▶ _TASK OBJECTIVE_
Please transcribe exactly the lines from the first line of the records below through the line containing "High-Tech Security Features", including both, and omit all pictures.

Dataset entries
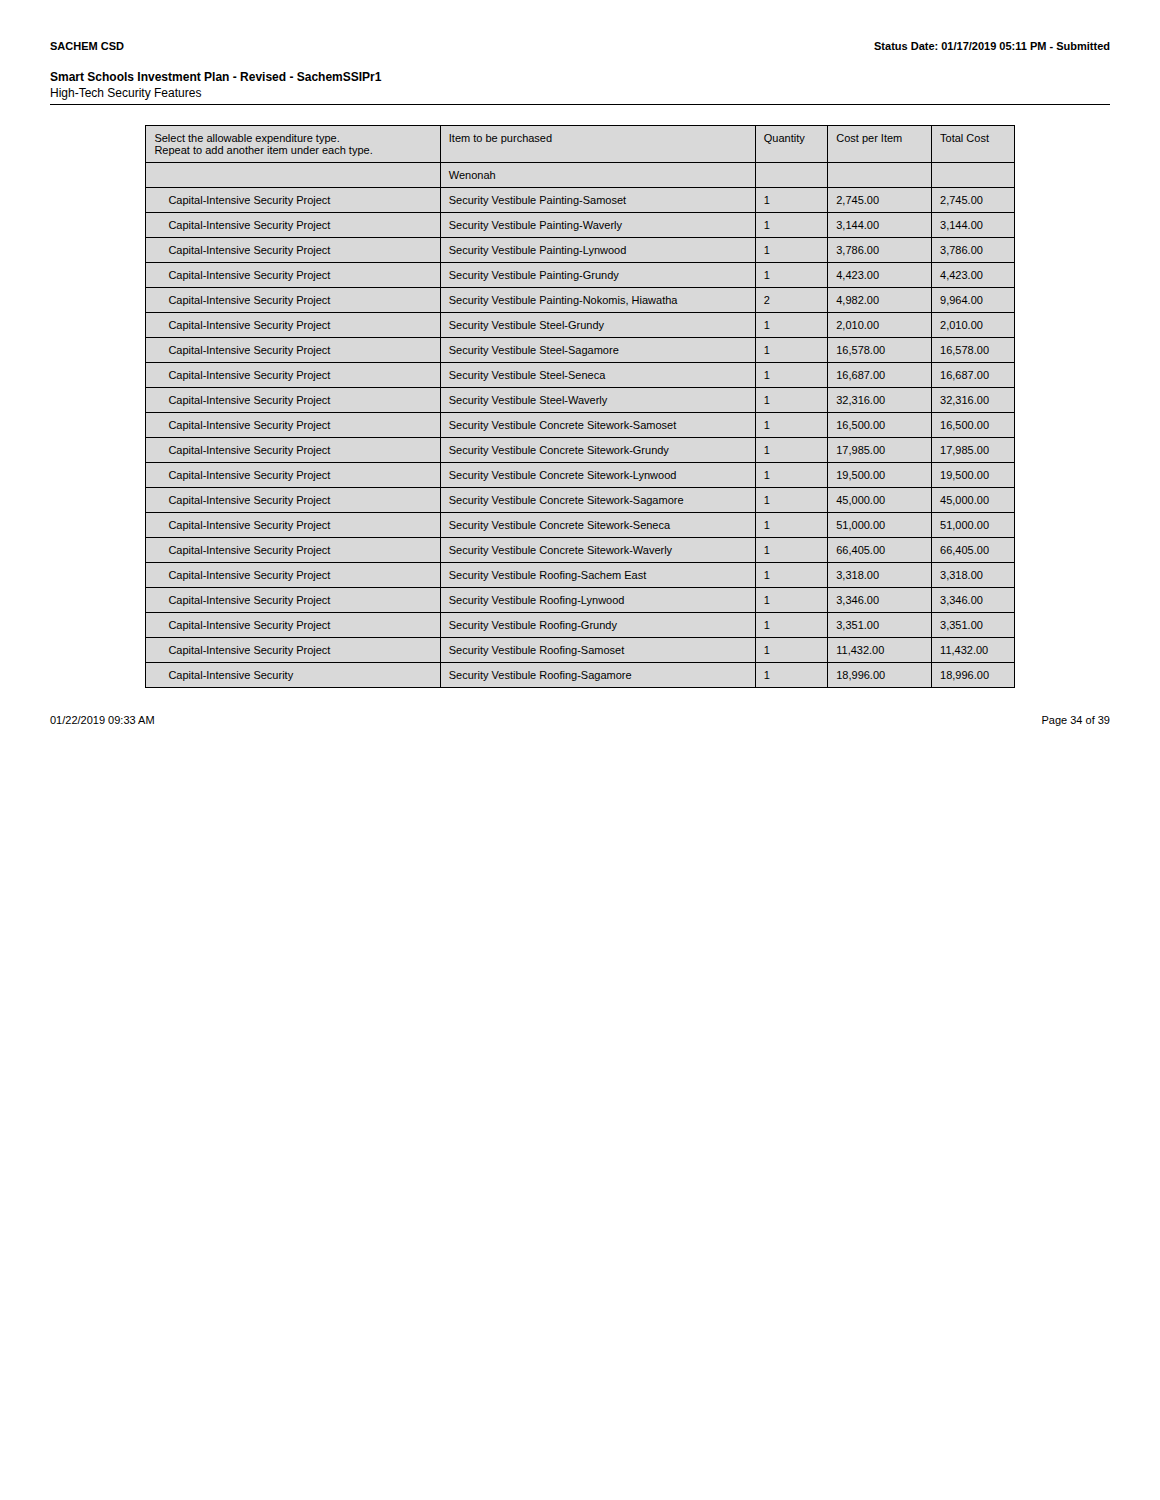SACHEM CSD
Status Date: 01/17/2019 05:11 PM - Submitted
Smart Schools Investment Plan - Revised - SachemSSIPr1
High-Tech Security Features
| Select the allowable expenditure type. Repeat to add another item under each type. | Item to be purchased | Quantity | Cost per Item | Total Cost |
| --- | --- | --- | --- | --- |
| | Wenonah | | | |
| Capital-Intensive Security Project | Security Vestibule Painting-Samoset | 1 | 2,745.00 | 2,745.00 |
| Capital-Intensive Security Project | Security Vestibule Painting-Waverly | 1 | 3,144.00 | 3,144.00 |
| Capital-Intensive Security Project | Security Vestibule Painting-Lynwood | 1 | 3,786.00 | 3,786.00 |
| Capital-Intensive Security Project | Security Vestibule Painting-Grundy | 1 | 4,423.00 | 4,423.00 |
| Capital-Intensive Security Project | Security Vestibule Painting-Nokomis, Hiawatha | 2 | 4,982.00 | 9,964.00 |
| Capital-Intensive Security Project | Security Vestibule Steel-Grundy | 1 | 2,010.00 | 2,010.00 |
| Capital-Intensive Security Project | Security Vestibule Steel-Sagamore | 1 | 16,578.00 | 16,578.00 |
| Capital-Intensive Security Project | Security Vestibule Steel-Seneca | 1 | 16,687.00 | 16,687.00 |
| Capital-Intensive Security Project | Security Vestibule Steel-Waverly | 1 | 32,316.00 | 32,316.00 |
| Capital-Intensive Security Project | Security Vestibule Concrete Sitework-Samoset | 1 | 16,500.00 | 16,500.00 |
| Capital-Intensive Security Project | Security Vestibule Concrete Sitework-Grundy | 1 | 17,985.00 | 17,985.00 |
| Capital-Intensive Security Project | Security Vestibule Concrete Sitework-Lynwood | 1 | 19,500.00 | 19,500.00 |
| Capital-Intensive Security Project | Security Vestibule Concrete Sitework-Sagamore | 1 | 45,000.00 | 45,000.00 |
| Capital-Intensive Security Project | Security Vestibule Concrete Sitework-Seneca | 1 | 51,000.00 | 51,000.00 |
| Capital-Intensive Security Project | Security Vestibule Concrete Sitework-Waverly | 1 | 66,405.00 | 66,405.00 |
| Capital-Intensive Security Project | Security Vestibule Roofing-Sachem East | 1 | 3,318.00 | 3,318.00 |
| Capital-Intensive Security Project | Security Vestibule Roofing-Lynwood | 1 | 3,346.00 | 3,346.00 |
| Capital-Intensive Security Project | Security Vestibule Roofing-Grundy | 1 | 3,351.00 | 3,351.00 |
| Capital-Intensive Security Project | Security Vestibule Roofing-Samoset | 1 | 11,432.00 | 11,432.00 |
| Capital-Intensive Security | Security Vestibule Roofing-Sagamore | 1 | 18,996.00 | 18,996.00 |
01/22/2019 09:33 AM
Page 34 of 39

▶ _SOLUTION FOR THIS EXERCISE_
SACHEM CSD
Status Date: 01/17/2019 05:11 PM - Submitted
Smart Schools Investment Plan - Revised - SachemSSIPr1
High-Tech Security Features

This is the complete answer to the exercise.